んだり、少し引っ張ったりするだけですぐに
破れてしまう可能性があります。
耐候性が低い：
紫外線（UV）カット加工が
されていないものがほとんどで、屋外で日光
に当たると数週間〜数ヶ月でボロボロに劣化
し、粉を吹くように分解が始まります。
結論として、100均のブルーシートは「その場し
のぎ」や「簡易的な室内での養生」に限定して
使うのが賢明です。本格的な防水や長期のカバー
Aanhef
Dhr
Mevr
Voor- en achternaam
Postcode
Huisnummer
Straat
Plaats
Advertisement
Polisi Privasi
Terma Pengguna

...

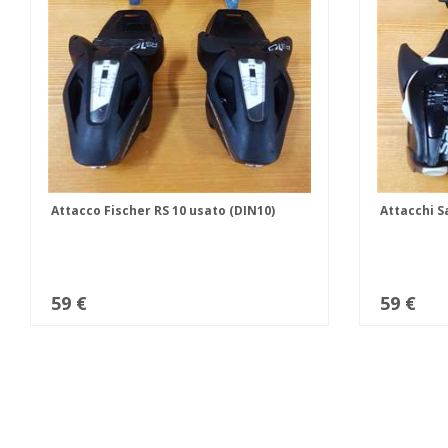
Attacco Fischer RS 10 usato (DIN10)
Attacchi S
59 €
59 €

--

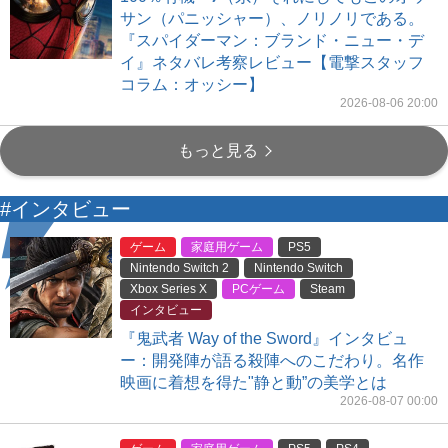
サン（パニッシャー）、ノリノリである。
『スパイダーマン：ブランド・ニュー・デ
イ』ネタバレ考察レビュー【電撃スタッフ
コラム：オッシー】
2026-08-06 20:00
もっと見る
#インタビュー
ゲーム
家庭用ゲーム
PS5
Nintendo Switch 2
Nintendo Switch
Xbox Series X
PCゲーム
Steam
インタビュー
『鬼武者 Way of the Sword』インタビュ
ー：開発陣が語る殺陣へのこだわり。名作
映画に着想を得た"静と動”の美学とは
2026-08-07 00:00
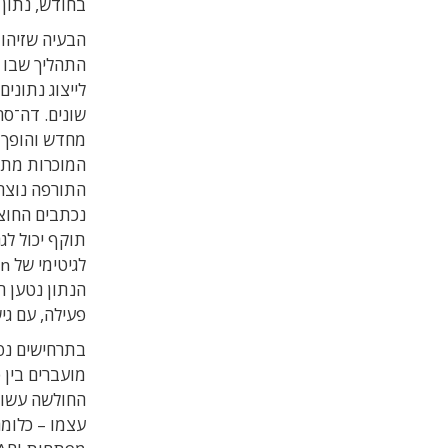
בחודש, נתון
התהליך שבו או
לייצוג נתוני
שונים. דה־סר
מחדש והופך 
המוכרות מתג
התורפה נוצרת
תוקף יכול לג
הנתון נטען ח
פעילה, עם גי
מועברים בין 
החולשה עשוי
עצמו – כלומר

§ **Assignment**: Of the entries above, transcribe exactly those lines that fall between the line containing "לייצוג נתוני" and the line containing "עצמו – כלומר", together with those two lines.

§ **Reply**:
לייצוג נתוני
שונים. דה־סר
מחדש והופך 
המוכרות מתג
התורפה נוצרת
תוקף יכול לג
הנתון נטען ח
פעילה, עם גי
מועברים בין 
החולשה עשוי
עצמו – כלומר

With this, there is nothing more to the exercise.